Yeneroğlu, “Bugün dünyanın bir epeyce yerinde büyük acılar çekerek zorla yerinden edilen insanların sıkıntılarına ait farkındalığın artmasını diler, ülkemizdeki ve dünyadaki tüm göçmenlerin daha âlâ kaidelerde hayatlarını sürdürebilmeleri temennisiyle Milletlerarası Göçmenler Günü’nü kutlarım.” diye ekledi.
Hibya Haber Ajansı
‘Türkiye’de yaşanan gelişmeler vatandaşlarımızı göç etmeye zorladı’
“Uluslararası Göç Örgütü (IOM) bilgilerine bakılırsa, bugün dünya genelindeki göçmen nüfusun 281 milyona yaklaştığı kestirim edilmektedir. BM Mülteciler Yüksek Komiserliği (BMMYK) bilgilerine göre ise bu göçmen nüfusun 82,4 milyonu zulüm, çatışma, şiddet ve insan hakları ihlalleri niçiniyle zorla yerinden edilmiştir. Pandemi koşullarının yarattığı kapanma durumu niçiniyle milletlerarası müdafaa arayan fazlaca sayıda insanın da ülkelerinde mahsur kaldığı bilinmektedir. Ülkemiz, birçok Suriyeli olmak üzere 4 milyonun üzerinde sığınmacıya mesken sahipliği yapmaktadır. Tıpkı biçimde Türkiye’de son senelerda yaşanan gelişmeler ışığında hukuk, demokrasi ve adaletin gerilemesi; buna bağlı olarak da ekonomik buhranın ortaya çıkması bir fazlaca vatandaşımızı göç etmeye zorlamıştır.”
‘Doğru bir idare ve göç siyaseti ile göçmenlik sorun olmaktan çıkar’
“Dünya nüfusunun yüzde 3,6’sını göçmenler oluşturmaktadır. BMMYK datalarına bakılırsa, Türkiye dünyada en çok mülteciye konut sahipliği yapan ülke pozisyonundadır.
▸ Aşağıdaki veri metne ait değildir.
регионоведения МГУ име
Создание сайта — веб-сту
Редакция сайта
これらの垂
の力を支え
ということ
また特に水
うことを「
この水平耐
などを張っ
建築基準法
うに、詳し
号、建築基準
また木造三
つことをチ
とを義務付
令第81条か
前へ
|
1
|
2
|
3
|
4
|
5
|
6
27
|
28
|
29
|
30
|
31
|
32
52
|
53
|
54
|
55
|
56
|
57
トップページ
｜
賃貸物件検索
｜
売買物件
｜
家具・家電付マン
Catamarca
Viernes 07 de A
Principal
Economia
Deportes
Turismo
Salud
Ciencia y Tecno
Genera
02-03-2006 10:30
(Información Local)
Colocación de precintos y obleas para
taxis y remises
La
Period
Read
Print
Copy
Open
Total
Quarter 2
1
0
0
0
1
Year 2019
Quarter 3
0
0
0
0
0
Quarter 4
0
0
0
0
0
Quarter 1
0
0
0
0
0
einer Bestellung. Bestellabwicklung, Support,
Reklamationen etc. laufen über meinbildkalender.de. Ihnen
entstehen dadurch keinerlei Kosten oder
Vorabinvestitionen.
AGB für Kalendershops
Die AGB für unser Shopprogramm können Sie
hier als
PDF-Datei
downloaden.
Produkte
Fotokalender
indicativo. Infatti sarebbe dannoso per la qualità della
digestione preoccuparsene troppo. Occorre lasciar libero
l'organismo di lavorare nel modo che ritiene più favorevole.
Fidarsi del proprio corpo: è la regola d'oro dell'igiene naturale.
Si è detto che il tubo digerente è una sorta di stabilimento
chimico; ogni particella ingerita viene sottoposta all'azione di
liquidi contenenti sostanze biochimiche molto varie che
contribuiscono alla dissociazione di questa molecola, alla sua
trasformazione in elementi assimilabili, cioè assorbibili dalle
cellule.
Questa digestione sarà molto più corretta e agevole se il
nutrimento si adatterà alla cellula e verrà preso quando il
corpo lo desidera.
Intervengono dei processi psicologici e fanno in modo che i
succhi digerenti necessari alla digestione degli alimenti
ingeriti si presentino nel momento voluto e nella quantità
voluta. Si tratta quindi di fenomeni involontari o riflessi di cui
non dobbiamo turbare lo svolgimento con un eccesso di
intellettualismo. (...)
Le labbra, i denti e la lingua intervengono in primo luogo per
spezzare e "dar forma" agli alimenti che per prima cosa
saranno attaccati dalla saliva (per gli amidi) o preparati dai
Her ne kadar yerleşik toplumda, göçün bilhassa ekonomik problemlerin niçini olduğuna yönelik inanç kuvvetli olsa da yapılan araştırmalar gerçek yönetilen göçün bir hayli alanda kazanıma dönebildiğini açıkça göstermiştir. Bu niçinle evvela Türkiye’nin bir göç siyasetinin olması ve mevcut koşulların da yanlışsız yönetilmesi halinde, göç kaynaklı toplumsal problemlerin hafifçeleyeceği ve dahası göçmenlerin bir sorun olarak görülmekten çıkması da pek ala mümkündür.”
‘DEVA Partisi olarak tahlil önerilerimiz’
Yeneroğlu, Türkiye’nin rasyonel bir göç siyaseti oluşturabilmesi için yapılması gerekenleri sıraladı:
Öncelikle Türkiye’de yaşayan süreksiz muhafaza altındaki göçmenlerin statülerinin memleketler arası hukuka uygun biçimde netleştirilmesi gerekmektedir.
Birtakım kentlerde mülteci nüfusun epey arttığı göz önüne alınarak bu noktada mahallî idareler güçlendirilmeli ve merkezi yönetimden gereken kaynağın kentlerin mülteci sayısının artan oranlarına paralel olarak bütçeden aktarılması sağlanmalıdır.
Türkiye’nin gerçekçi ve dengeli bir dış siyasetinin olması da ülkenin göç siyaseti için öncelikli faktörlerden biridir. Birebir biçimde göçmenlerin barınma, eğitim ve sıhhat üzere temel muhtaçlıklarının problemsizce ve muhakkak bir program dahilinde giderilmesi, toplumsal ahenk için büyük ehemmiyet arz etmektedir.
Yeneroğlu, “Bugün dünyanın bir epeyce yerinde büyük acılar çekerek zorla yerinden edilen insanların sıkıntılarına ait farkındalığın artmasını diler, ülkemizdeki ve dünyadaki tüm göçmenlerin daha âlâ kaidelerde hayatlarını sürdürebilmeleri temennisiyle Milletlerarası Göçmenler Günü’nü kutlarım.” diye ekledi.